Monday, 24 October 2011

Day 66

22/10/2011 – Day 66
Hârşova to Tutcoaia – 70km
I slept very little during the night mainly because I was cold. The trucks passing the hotel never stopped. During the early hours of the morning I studied Google maps to see if there was an alternative to riding back down the busy road to the official route.
The whole section through Romania seems to have been planned with little research or thought. Looking at the maps I can see that there is a track on the top of the dyke running most of the route for today. Just 400m from the hotel it a farm track that we can follow and that will cut a huge distance from the official route and keep us off the roads totally.
After breakfast we set off down this track and are making good time all in the right direction. At one point we lose the track and have to turn back but quickly find the dyke path which is as good (or bad) as some of the track we used in Hungary.
For the next 23km we use these tracks without any problems, there has been very little rain here for most of the summer so the tracks are rock hard just a little bumpy in places. This also cuts at least 6km off the route we were supposed to take.
There were only two points where we ran into trouble, one where the dyke has been washed out by a river and the second where the track stops for reasons unknown. At the first point there is a gaping hole in the track. My first instinct is that the gypsies would have found a way round it but no, there were no tracks indicating a way past. The only solution is to unload the bikes and manhandle them across the gap. This is not a problem but takes about 20 minutes to get back on the road.
The second area is where the track just stops through lack of use, the dyke is there but no one uses it for some reason. This time though the gypsies do come to the rescue with a track leading off to the beach where it runs parallel to the river until we come back to the dyke. This does not slow us down at all once you find the track.
After about 35km the dyke and the road meet, at this point we join the road as the there is no alternative.
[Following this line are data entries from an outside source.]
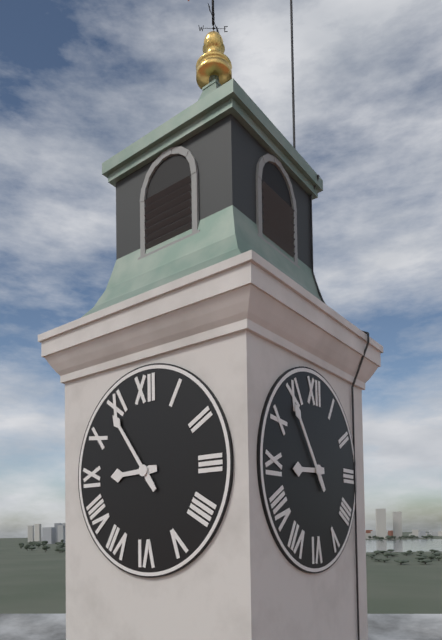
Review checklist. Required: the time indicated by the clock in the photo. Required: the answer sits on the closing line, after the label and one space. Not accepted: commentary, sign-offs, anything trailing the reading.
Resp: 8:54
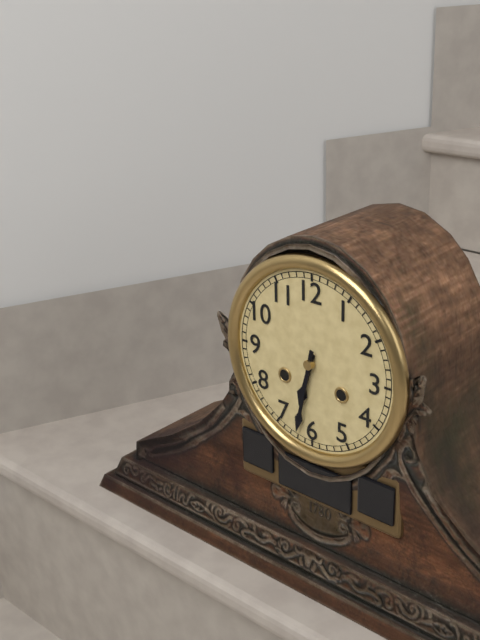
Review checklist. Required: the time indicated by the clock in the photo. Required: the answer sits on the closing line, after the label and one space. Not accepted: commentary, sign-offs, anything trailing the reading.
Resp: 6:32
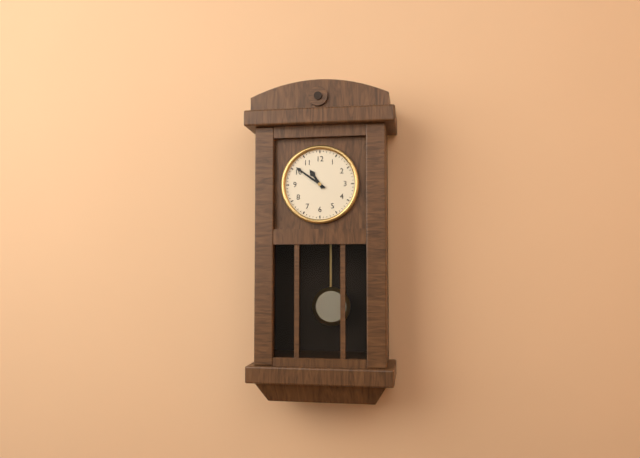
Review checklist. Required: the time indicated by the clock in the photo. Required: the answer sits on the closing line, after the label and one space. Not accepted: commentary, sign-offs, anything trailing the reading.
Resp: 10:51
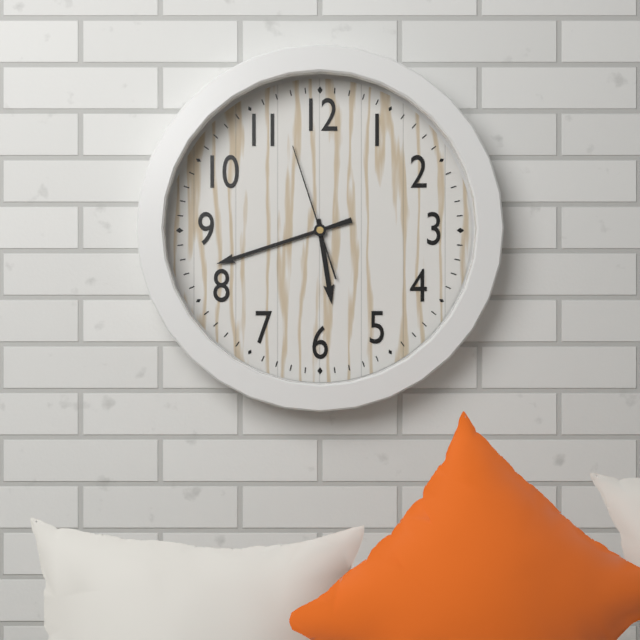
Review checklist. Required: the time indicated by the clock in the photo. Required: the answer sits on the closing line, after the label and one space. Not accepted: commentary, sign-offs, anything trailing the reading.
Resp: 5:42:57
It also gives us the chance to stop for a coffee. It has taken us two and a half hours to get here which by Romanian standards is quite slow, but it is the same speed we were achieving in Slovenia, Hungary and Serbia.
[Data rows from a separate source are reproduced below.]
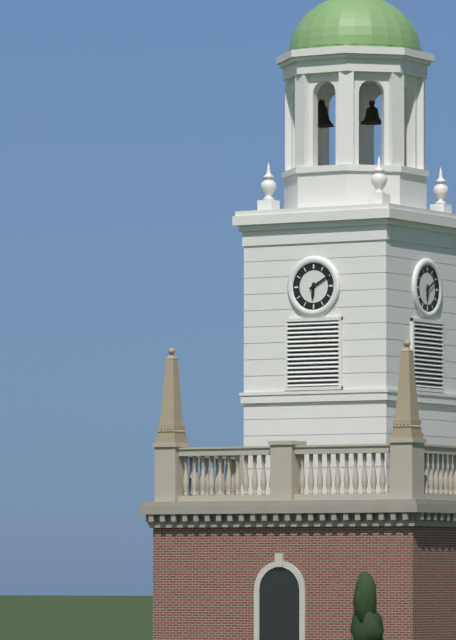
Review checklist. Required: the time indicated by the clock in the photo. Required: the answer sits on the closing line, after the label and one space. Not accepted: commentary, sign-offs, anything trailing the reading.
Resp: 6:10
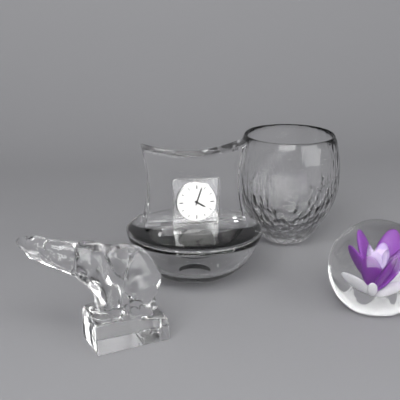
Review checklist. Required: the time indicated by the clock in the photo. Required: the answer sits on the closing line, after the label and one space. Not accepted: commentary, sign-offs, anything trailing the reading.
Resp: 4:03
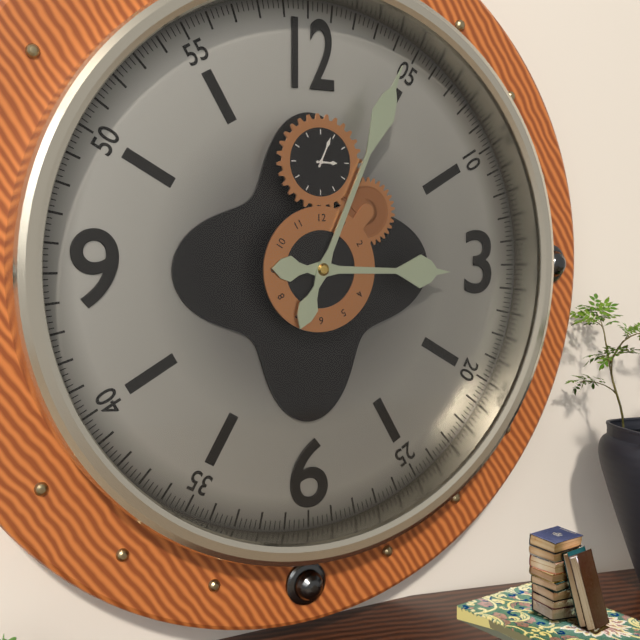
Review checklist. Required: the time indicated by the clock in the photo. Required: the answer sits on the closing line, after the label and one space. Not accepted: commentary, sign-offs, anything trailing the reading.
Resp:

We are on the road for the next 21km until we get the opportunity to return to the dyke, again it is not as smooth as the road but there is no traffic (apart from two cars and a horse and cart).
Using the guide and Google we have a few options for where to stay tonight, the first is Tutcoaia where there is supposed to be a guest house but when we first enter the village and ask no one knows where it is. Stopping for a coffee we ask again and the guy tells us to go to the mill and turn left. This does not make sense but as we cycle through the village we look down every left turn. Stopping again to ask we are directed down a side street and told to turn right.
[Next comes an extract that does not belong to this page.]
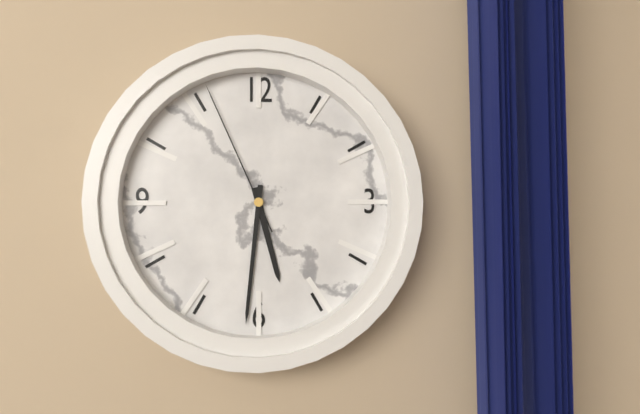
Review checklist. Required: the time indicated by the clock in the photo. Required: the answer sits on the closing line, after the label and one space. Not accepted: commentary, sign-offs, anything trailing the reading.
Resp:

When we get to the bottom of the hill and turn we find ourselves in a factory complex. Asking the workers they point to the door and tell us to ask there. It turns out this is a flour mill that makes bread and has rooms to let as well.
The room is well furnished and large; we are spoilt after last night and able to have a shower at last. Something we have come to expect here is the bathroom floor flooding, either from the drain overflowing or the shower leaking. For some reason they find it impossible to set a drain at the lowest point of the floor, as a result the water sits on the floor in a puddle. Tonight’s problem is that the bathroom floor is higher than the room’s floor and the water drains towards the step. After seeing the leak it is a case of forming a dam with the towels and trying to sweep the water uphill to the drain.
The dinner is served in the mill canteen but in a separate dining room to the workers. The food is plain but good and filling, finishing off with cakes made at the mill.